Those who clicked the link were taken to a Google-hosted page, and asked to allow a service to access their email account data. If they granted permission, they will have allowed hackers to potentially access their email account, contacts and online documents. It then emailed everyone in their contacts list with the same message.
What can you do?
Google said it had caught the attack and put a stop to it within an hour, but anyone who clicked on it during this time may have exposed their details. It said in a statement: "While contact information was accessed and used by the campaign, our investigations show that no other data was exposed."
"We have taken action to protect users against an email impersonating Google Docs, and have disabled offending accounts. We've removed the fake pages, pushed updates through Safe Browsing, and our abuse team is working to prevent this kind of spoofing from happening again."
It added: "There's no further action users need to take regarding this event; users who want to review third party apps connected to their account can visit Google Security Checkup." This is worth doing if you concerned you may have been affected.
You can also go to https://myaccount.google.com/permissions and see if "Google Docs" is listed as having access to your Google account. If it's there, it's the fake (the real one won't appear on this list). Select it, and click 'remove'.
Why this is a worry
Security experts say this represents a sophisticated development of the phishing scam, because instead of getting people to hand over their personal details, the scammers built an app that used Google's processes to enable them to access the data.
Raj Samani, Chief Scientist at McAfee added: "Phishing attacks remain the most common method of manipulating individuals into clicking on links and ultimately installing malicious content onto their systems. Taking advantage of trusted, well-known brands attempts to leverage the use of authority, resulting in the incoming messages to appear trusted to the consumer."

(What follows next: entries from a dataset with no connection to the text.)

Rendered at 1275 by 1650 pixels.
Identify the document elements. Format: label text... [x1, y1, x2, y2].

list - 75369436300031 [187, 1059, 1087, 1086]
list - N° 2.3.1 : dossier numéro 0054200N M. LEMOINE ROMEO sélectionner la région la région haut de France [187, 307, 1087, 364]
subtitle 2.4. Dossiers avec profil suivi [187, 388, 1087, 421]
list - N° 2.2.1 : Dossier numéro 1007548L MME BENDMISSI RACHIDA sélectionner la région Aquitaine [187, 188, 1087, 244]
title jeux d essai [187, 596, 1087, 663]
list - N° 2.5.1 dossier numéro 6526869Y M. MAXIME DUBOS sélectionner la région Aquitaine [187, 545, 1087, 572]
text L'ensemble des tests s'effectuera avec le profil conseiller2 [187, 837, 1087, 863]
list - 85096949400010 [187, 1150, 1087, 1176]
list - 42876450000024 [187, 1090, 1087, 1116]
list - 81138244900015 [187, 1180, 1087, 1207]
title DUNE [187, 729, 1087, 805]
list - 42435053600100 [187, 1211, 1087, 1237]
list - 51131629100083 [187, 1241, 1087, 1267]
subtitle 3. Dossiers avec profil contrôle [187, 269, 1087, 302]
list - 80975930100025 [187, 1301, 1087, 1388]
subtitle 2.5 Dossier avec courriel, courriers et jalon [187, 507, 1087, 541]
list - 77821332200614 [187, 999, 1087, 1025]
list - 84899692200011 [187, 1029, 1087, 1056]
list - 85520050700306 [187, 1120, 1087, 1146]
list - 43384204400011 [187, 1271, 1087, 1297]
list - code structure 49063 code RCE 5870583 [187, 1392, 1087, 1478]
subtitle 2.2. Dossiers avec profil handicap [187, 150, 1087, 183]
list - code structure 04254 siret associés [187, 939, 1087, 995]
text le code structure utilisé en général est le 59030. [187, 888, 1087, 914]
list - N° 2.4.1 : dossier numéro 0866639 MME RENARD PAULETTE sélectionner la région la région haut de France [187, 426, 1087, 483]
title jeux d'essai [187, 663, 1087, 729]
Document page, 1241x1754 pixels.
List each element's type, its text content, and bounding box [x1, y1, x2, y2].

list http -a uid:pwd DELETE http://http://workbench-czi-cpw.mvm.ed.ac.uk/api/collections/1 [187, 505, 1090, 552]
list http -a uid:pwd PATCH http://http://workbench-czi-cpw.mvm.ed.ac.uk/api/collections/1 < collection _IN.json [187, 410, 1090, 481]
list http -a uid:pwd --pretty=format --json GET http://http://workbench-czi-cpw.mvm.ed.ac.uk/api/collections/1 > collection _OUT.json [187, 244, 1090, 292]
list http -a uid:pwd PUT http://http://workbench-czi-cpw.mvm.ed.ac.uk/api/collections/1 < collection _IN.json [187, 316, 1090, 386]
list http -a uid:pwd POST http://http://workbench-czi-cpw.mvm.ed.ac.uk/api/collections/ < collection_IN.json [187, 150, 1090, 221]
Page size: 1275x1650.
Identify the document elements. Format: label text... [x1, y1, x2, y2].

He said that the best way to protect ourselves is to be aware of the emails we are expecting, and be wary of anything unexpected - even if it comes from a trusted sender. He says: "Think twice before acting; go straight to the source through a different communication channel if you receive a link you were not expecting. Also, hover over links to see if it is a reliable URL. Or search online for other instances of this campaign, and what those instances could tell you about the email's legitimacy."